How long have you been a Metromile customer?
More than two years. I used to have another insurer focused on veterans, with full coverage for a 2015 Camaro. But I didn’t like paying a fixed amount because I basically don’t drive.
When you say you don’t drive…how many miles in a month?
Probably about 20, just around town on the weekends. I don’t drive far. I got a scooter for $300, and I can ride that to work now. It’s great once you get over the nerd factor.
I don’t drive my Camaro that much because it’s a V8 — it’s inefficient. But when it rains I’ll drive to work and it’s nice to be covered for those few miles. And the price was so competitive with Metromile I could get higher coverage for the same amount.
You’ve mentioned that it wasn’t just the savings that attracted you.
I’m also quite interested in the OBD-II sensor [Metromile Pulse]. I’m a data scientist. Recording data has always been a source of curiosity for me. If I didn’t have Metromile and I were to buy my own OBD-II sensor, it wouldn’t do the things I want it to do — like capture where I go, when, and how long the trips are. But with Metromile I can collect diagnostics and do a lot of this stuff myself. I have all my trip data saved in a file — this allows me to use my car as a data collector.
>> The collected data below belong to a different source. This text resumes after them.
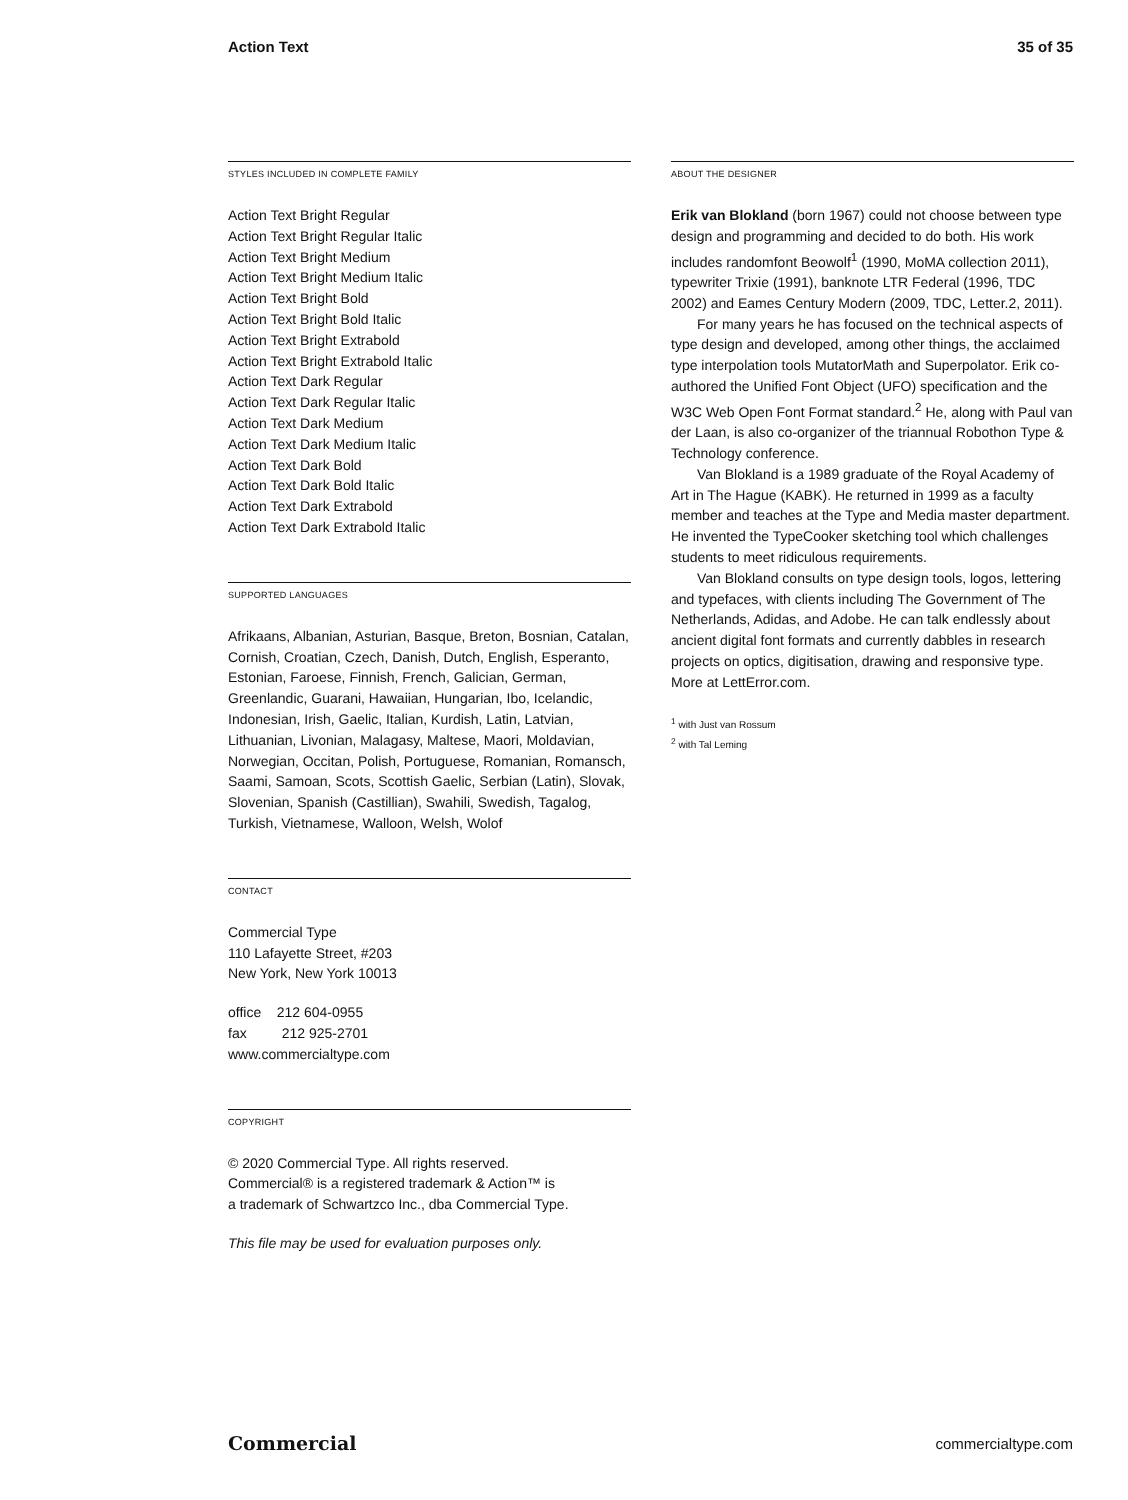Action Text 35 of 35
STYLES INCLUDED IN COMPLETE FAMILY
Action Text Bright Regular
Action Text Bright Regular Italic
Action Text Bright Medium
Action Text Bright Medium Italic
Action Text Bright Bold
Action Text Bright Bold Italic
Action Text Bright Extrabold
Action Text Bright Extrabold Italic
Action Text Dark Regular
Action Text Dark Regular Italic
Action Text Dark Medium
Action Text Dark Medium Italic
Action Text Dark Bold
Action Text Dark Bold Italic
Action Text Dark Extrabold
Action Text Dark Extrabold Italic
SUPPORTED LANGUAGES
Afrikaans, Albanian, Asturian, Basque, Breton, Bosnian, Catalan, Cornish, Croatian, Czech, Danish, Dutch, English, Esperanto, Estonian, Faroese, Finnish, French, Galician, German, Greenlandic, Guarani, Hawaiian, Hungarian, Ibo, Icelandic, Indonesian, Irish, Gaelic, Italian, Kurdish, Latin, Latvian, Lithuanian, Livonian, Malagasy, Maltese, Maori, Moldavian, Norwegian, Occitan, Polish, Portuguese, Romanian, Romansch, Saami, Samoan, Scots, Scottish Gaelic, Serbian (Latin), Slovak, Slovenian, Spanish (Castillian), Swahili, Swedish, Tagalog, Turkish, Vietnamese, Walloon, Welsh, Wolof
CONTACT
Commercial Type
110 Lafayette Street, #203
New York, New York 10013
office 212 604-0955
fax 212 925-2701
www.commercialtype.com
COPYRIGHT
© 2020 Commercial Type. All rights reserved.
Commercial® is a registered trademark & Action™ is
a trademark of Schwartzco Inc., dba Commercial Type.
This file may be used for evaluation purposes only.
ABOUT THE DESIGNER
Erik van Blokland (born 1967) could not choose between type design and programming and decided to do both. His work includes randomfont Beowolf<sup>1</sup> (1990, MoMA collection 2011), typewriter Trixie (1991), banknote LTR Federal (1996, TDC 2002) and Eames Century Modern (2009, TDC, Letter.2, 2011).
For many years he has focused on the technical aspects of type design and developed, among other things, the acclaimed type interpolation tools MutatorMath and Superpolator. Erik co-authored the Unified Font Object (UFO) specification and the W3C Web Open Font Format standard.<sup>2</sup> He, along with Paul van der Laan, is also co-organizer of the triannual Robothon Type & Technology conference.
Van Blokland is a 1989 graduate of the Royal Academy of Art in The Hague (KABK). He returned in 1999 as a faculty member and teaches at the Type and Media master department. He invented the TypeCooker sketching tool which challenges students to meet ridiculous requirements.
Van Blokland consults on type design tools, logos, lettering and typefaces, with clients including The Government of The Netherlands, Adidas, and Adobe. He can talk endlessly about ancient digital font formats and currently dabbles in research projects on optics, digitisation, drawing and responsive type. More at LettError.com.
<sup>1</sup> with Just van Rossum
<sup>2</sup> with Tal Leming
Commercial commercialtype.com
And Metromile takes that same data and enables customers to pay only for what they drive. It appeals to the scientist in me. For me, riding a scooter for 15 mins into work is obviously a better deal when I can see exactly what driving is costing me in time and dollars per mile.
What are you using the data for?
My degree is in geospatial information science. My career is mapping for the military. With my driving data, I’m hoping to find trends in the actual patterns of life. If I can collect my own data I can sort of validate the work of, say, Google Maps or traffic cameras.
But also, imagine this: if I can match up my driving data with my fitness tracker and social media updates and all the other personal data we have, I could get an actual view of what the human experience is like, that’s not filtered or sanitized.
Anything else you’d like to share?
I like the app; I’ve used it to find my car. And when I travel for work I can tell whether my girlfriend has borrowed my car!